Drei junge Schauspielerinnen sind für den Contempo-Förderpreis nominiert. Ist die Schauspielerei Beruf oder Berufung? Die drei Frauen geben überraschende Antworten.

Drei Frauen – eine Leidenschaft: in der Sparte Schauspielerei sind die Nominierten des jedes Jahr in einem anderen Kulturbereich vergebenen Förderpreises des Contempo-Vereins zu Hause. Alle drei aus Schaffhausen stammend, decken fast alle Facetten ab, die der Beruf haben kann: klassische Theater Performance, Sprechstimme, Film, Videospots, Moderation, Improvisation, Pantomime.

Also dann, Klappe, die erste, für Shannon Staller (*1995), die in New York Schauspielunterricht nahm, in internationalen Filmproduktionen mitspielt und mit ihrem Partner eine eigene Filmagentur in Neuhausen hat. Vorhang auf für Laura Lienhard (*1983), die ihr Schauspielstudium in Paris abgeschlossen hat und als freischaffende Bühnenschauspielerin, mehrsprachige Sprecherin und Performerin arbeitet, und die zusammen mit Debbie Neininger die eigene Theatergruppe «We Eat Lobster» hat. Und Bühne frei für Mirjam Sina Schlatter (*1992), die sich schon als Jugendliche vom Momoll-Theater bis zum Schaffhauser Sommertheater ihre Bühnensporen abverdient und vor zwei Jahren eine eigene Theatergruppe in Schaffhausen gegründet hat.

«Alles auf eine Karte setzen»

Schauspielerin, ein Traumberuf? Ein Mädchentraum der wahr wird – oder aber ein knochenharter Job, der viel Talent und viel Leidenschaft erfordert, aber ein Leben als Bohemienne auf der steten Suche nach Engagements bedeutet? Laura Lienhard winkt ab: «Es ist ein Job als Selbständigerwerbende, wie ihn viele andere auch haben.» Sie selber habe nach ihrer Rückkehr in die Schweiz auch Glück gehabt, sofort als Schauspielerin Fuss zu fassen.

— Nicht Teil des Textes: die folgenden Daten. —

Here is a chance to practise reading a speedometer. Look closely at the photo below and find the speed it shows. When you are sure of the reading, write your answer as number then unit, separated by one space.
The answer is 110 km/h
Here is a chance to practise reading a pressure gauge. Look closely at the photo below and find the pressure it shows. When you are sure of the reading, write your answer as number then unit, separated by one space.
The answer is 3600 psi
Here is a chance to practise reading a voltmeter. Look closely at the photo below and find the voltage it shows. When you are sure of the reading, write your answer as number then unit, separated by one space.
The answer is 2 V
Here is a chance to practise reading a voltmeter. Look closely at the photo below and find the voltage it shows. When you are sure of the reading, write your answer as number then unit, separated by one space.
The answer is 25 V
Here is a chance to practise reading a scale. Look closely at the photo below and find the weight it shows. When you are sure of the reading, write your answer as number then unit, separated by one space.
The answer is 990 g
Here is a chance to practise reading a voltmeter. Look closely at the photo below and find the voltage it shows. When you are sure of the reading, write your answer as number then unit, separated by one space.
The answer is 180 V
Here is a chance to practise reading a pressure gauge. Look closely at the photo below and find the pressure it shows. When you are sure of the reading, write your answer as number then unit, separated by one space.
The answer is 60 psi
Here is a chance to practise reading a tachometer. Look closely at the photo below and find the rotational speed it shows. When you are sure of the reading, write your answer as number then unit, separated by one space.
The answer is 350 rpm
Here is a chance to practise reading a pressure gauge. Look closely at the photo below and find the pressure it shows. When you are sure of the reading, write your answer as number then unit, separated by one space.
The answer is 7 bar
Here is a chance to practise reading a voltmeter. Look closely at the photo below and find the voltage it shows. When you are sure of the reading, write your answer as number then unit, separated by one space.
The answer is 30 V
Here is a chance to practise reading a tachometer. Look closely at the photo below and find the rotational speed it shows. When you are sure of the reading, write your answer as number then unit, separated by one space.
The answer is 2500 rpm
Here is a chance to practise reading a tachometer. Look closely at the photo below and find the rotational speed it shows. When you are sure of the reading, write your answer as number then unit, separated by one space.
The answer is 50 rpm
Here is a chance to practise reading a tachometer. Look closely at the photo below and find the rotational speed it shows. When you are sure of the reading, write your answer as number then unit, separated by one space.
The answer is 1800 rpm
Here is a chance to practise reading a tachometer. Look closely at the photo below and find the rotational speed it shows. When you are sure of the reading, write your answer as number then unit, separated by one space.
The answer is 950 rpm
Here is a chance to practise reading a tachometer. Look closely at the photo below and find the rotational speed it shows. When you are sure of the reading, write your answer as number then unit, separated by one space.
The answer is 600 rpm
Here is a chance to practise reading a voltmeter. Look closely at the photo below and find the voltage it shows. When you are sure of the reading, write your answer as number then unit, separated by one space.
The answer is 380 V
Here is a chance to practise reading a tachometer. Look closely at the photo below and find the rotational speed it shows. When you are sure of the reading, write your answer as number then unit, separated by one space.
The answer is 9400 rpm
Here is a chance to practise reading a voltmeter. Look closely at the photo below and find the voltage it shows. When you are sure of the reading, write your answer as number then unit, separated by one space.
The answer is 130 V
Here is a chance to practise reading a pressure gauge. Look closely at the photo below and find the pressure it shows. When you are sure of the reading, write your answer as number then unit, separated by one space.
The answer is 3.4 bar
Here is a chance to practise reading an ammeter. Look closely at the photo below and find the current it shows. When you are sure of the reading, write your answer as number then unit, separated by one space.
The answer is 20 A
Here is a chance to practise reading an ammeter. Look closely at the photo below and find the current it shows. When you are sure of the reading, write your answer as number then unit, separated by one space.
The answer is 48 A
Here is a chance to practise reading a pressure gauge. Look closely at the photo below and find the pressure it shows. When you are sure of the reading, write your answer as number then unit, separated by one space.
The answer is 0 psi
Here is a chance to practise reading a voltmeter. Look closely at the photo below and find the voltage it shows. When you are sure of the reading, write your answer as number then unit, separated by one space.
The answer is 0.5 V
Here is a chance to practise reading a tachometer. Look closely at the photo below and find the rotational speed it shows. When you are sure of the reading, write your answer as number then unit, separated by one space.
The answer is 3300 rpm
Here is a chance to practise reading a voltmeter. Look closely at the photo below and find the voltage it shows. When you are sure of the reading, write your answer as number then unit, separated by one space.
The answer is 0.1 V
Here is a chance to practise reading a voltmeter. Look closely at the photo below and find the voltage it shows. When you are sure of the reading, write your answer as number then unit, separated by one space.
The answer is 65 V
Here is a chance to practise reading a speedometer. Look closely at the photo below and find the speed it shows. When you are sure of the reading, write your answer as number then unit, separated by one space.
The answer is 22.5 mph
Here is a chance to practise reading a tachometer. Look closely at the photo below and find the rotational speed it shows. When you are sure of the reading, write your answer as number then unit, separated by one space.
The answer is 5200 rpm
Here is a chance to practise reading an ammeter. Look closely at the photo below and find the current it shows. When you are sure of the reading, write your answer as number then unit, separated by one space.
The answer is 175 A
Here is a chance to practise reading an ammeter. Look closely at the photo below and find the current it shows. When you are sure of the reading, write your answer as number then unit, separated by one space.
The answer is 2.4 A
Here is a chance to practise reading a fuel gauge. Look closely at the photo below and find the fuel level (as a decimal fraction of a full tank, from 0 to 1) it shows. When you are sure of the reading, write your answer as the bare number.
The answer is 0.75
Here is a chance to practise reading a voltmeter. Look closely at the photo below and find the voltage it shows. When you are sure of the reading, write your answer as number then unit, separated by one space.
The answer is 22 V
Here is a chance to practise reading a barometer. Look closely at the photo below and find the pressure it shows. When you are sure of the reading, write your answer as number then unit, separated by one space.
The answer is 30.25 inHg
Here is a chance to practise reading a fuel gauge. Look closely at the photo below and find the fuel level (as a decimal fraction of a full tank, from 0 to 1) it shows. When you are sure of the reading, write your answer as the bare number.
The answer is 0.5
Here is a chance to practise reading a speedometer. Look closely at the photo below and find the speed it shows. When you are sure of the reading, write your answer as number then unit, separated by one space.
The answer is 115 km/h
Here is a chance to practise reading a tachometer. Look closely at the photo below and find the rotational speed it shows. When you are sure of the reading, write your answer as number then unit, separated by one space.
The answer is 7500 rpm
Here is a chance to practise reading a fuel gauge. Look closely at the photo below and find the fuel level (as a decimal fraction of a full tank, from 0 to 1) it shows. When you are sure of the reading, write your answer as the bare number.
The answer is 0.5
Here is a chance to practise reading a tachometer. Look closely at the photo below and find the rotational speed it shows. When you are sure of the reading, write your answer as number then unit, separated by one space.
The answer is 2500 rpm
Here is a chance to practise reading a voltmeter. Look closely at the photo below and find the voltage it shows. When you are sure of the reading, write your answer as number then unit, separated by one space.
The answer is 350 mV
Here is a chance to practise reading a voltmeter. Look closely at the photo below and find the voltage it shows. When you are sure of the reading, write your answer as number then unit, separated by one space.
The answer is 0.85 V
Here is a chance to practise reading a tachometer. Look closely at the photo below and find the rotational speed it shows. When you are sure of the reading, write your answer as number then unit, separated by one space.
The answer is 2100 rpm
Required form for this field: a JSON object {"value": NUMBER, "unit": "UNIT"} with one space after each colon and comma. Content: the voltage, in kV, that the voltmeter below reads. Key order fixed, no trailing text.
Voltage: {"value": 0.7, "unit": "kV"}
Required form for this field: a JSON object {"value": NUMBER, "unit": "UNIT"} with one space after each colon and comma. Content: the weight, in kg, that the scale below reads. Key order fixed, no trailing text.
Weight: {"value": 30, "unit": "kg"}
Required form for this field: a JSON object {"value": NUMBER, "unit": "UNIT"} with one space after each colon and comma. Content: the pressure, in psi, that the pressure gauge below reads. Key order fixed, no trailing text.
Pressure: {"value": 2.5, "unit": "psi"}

Seither kann sie sich über Engagements nicht beklagen. «Aber es bedingt schon, dass man die Sache selber in die Hand nimmt.» Ein gutes Netzwerk, Freunde an den richtigen Orten, ein Gespür für gute Produktionen, die einen selber als Schauspielerin weiterbringen.

Schwieriger sei der Anfang gewesen, sagt Lienhard, die bereits ein Universitätsstudium angefangen hatte, als sie sich für die Schauspielerei entschied. «Es brauchte Mut alles auf eine Karte zu setzen und das zu tun, von dem man weiss, dass es das einzig Richtige ist», sagt sie, die als Nichte der Schaffhauser Aktrice Graziella Rossi die Begeisterung fürs Theater von Kindesbeinen an eingeatmet hat. «Das Schöne, das ist die Vielfalt in diesem Beruf, dass immer etwas Neues kommt und bisher konnte ich auch in jenen Produktionen mitwirken, die mich selber auch interessiert haben.» Eine Mitgliedschaft in einem festen Ensemble, etwa in einem Stadttheater, käme für sie nicht infrage. «Obwohl das finanziell sicher angenehmer ist», sagt Lienhard lachend.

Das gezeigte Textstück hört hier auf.